» **Directive 1**
According to the passage on arrow tuning, to within what weight do many of the better shooters build their arrows?

» **Extracted text**
The main thing is to match your arrows as perfectly as possible. Weight , spine alignment & nock tuning. Then cull by numbering them and shooting groups at your maximum distance to find any that don't want to play with the group. Shoot them and keep track over a couple of weeks and you will know if you have any bad arrows. Then rebuild those and see if you can get them to shoot the same as the others. Sometimes, an individual arrow just won't make the grade, even among the more expensive arrows.

There are a lot of steps that the more obsessive compulsive go through such as float testing, filing points to the same weight, weighing every vane and nock, etc. I tried all of these things but found that going to extremes didn't add point to my scores. I was better off working on my form.

Many of the better shooters build their arrows to within 1/10 grain. Unless you are ready for the pro ranks, at 100 yards, 2 or 3 grains won't make much difference. Better is better, but there is a point of diminishing returns.

» **Stored data**
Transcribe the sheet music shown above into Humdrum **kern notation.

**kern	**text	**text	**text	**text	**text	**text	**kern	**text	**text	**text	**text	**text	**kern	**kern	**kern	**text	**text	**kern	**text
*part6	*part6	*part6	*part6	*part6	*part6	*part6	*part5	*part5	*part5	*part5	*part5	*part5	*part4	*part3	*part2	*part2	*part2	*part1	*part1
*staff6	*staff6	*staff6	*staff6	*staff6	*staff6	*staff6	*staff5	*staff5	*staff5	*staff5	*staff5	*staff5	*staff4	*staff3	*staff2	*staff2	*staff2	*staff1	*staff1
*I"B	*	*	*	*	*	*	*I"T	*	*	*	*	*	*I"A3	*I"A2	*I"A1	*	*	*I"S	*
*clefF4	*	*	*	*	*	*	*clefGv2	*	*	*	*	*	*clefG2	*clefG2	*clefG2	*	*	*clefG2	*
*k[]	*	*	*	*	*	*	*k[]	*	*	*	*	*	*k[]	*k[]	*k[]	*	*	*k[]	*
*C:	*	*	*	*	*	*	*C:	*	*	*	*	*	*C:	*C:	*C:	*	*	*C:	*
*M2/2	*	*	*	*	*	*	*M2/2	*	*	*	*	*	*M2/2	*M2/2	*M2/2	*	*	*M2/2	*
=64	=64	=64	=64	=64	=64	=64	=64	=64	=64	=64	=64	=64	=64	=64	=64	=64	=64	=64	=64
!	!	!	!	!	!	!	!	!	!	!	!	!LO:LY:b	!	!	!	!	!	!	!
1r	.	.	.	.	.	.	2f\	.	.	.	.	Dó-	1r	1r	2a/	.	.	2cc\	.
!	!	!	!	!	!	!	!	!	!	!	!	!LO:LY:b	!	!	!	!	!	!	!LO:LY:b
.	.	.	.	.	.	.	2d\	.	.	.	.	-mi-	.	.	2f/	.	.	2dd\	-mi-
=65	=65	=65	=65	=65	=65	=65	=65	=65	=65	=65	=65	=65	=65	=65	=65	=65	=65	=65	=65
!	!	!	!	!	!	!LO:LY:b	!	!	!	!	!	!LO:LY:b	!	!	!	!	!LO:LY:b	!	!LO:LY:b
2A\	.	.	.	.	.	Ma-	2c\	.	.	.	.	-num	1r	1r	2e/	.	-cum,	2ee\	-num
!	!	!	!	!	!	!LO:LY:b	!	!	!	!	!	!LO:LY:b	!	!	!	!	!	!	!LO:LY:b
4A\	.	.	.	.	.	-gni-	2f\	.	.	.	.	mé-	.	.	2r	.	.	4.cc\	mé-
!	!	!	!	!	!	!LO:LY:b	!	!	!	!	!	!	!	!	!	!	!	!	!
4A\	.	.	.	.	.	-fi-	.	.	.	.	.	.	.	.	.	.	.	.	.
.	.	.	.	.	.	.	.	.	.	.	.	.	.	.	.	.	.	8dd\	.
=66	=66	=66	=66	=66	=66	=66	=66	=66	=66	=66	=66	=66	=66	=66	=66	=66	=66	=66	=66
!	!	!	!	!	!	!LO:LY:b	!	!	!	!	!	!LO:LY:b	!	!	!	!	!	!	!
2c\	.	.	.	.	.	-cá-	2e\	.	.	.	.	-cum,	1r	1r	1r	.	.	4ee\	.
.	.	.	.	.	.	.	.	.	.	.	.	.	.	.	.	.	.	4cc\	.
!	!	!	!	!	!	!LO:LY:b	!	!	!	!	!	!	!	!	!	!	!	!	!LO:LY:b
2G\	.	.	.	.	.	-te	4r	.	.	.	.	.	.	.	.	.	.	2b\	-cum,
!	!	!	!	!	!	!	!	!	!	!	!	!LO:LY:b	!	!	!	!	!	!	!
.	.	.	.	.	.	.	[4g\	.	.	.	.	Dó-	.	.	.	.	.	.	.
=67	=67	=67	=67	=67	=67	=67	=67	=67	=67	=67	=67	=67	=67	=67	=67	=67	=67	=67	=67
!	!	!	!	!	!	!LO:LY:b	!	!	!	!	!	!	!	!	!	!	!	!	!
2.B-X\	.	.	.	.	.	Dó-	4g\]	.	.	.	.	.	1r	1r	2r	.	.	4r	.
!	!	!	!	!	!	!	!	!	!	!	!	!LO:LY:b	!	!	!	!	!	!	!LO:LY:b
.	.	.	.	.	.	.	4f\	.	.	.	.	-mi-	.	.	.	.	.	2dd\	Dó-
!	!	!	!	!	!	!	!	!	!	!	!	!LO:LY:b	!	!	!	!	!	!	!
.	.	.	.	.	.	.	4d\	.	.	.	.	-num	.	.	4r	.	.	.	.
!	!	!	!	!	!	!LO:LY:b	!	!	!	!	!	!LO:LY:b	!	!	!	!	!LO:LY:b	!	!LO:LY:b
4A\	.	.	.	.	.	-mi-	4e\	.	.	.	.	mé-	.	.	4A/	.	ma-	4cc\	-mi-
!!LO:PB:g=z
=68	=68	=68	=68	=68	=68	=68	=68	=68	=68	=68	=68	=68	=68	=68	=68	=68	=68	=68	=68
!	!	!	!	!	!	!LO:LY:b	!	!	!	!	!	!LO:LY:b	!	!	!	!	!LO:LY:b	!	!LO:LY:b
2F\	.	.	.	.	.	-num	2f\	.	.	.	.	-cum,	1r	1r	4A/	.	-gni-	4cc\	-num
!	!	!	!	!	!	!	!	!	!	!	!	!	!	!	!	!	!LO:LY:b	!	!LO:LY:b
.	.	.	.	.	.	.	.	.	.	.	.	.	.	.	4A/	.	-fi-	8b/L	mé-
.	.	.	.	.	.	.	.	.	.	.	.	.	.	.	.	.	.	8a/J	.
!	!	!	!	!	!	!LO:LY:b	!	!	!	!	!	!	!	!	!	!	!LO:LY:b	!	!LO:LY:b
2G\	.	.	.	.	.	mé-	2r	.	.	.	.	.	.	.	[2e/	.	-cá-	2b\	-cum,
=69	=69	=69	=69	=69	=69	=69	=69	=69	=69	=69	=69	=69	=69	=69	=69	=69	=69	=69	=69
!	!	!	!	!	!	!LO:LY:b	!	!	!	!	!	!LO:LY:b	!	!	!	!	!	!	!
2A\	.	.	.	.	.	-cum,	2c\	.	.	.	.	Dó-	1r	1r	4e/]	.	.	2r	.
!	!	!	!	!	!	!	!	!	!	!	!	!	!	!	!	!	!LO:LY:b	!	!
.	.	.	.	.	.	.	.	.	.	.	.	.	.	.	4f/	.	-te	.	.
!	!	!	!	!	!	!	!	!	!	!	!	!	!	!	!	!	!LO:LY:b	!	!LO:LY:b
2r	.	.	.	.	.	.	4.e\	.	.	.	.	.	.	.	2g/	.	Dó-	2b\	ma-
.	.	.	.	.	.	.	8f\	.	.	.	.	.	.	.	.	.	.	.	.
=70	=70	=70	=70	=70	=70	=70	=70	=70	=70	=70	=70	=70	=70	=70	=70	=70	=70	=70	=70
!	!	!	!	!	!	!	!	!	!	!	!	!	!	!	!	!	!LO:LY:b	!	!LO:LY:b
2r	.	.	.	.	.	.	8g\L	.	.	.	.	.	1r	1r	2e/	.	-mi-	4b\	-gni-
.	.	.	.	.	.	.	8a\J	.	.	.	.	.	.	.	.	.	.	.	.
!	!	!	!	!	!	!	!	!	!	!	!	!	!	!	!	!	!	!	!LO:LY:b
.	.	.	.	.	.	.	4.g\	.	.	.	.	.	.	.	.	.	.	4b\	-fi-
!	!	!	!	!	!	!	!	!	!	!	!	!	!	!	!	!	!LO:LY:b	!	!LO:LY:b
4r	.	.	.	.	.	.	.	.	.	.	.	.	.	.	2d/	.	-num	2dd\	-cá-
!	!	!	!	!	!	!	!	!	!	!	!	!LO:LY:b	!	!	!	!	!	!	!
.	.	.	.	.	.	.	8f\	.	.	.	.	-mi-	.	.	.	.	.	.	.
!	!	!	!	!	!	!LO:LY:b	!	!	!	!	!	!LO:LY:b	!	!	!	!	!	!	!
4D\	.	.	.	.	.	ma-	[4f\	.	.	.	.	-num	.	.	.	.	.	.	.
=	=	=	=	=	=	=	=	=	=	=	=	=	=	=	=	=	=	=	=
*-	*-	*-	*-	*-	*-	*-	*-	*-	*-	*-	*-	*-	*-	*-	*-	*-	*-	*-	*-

» **Directive 2**
Identify every line in the rows above that contains the string "kern", treating uppercase and lowercase as different, and copy each such line.

» **Exercise answer 1**
To within 1/10 grain.

» **Exercise answer 2**
Transcribe the sheet music shown above into Humdrum **kern notation.
**kern	**text	**text	**text	**text	**text	**text	**kern	**text	**text	**text	**text	**text	**kern	**kern	**kern	**text	**text	**kern	**text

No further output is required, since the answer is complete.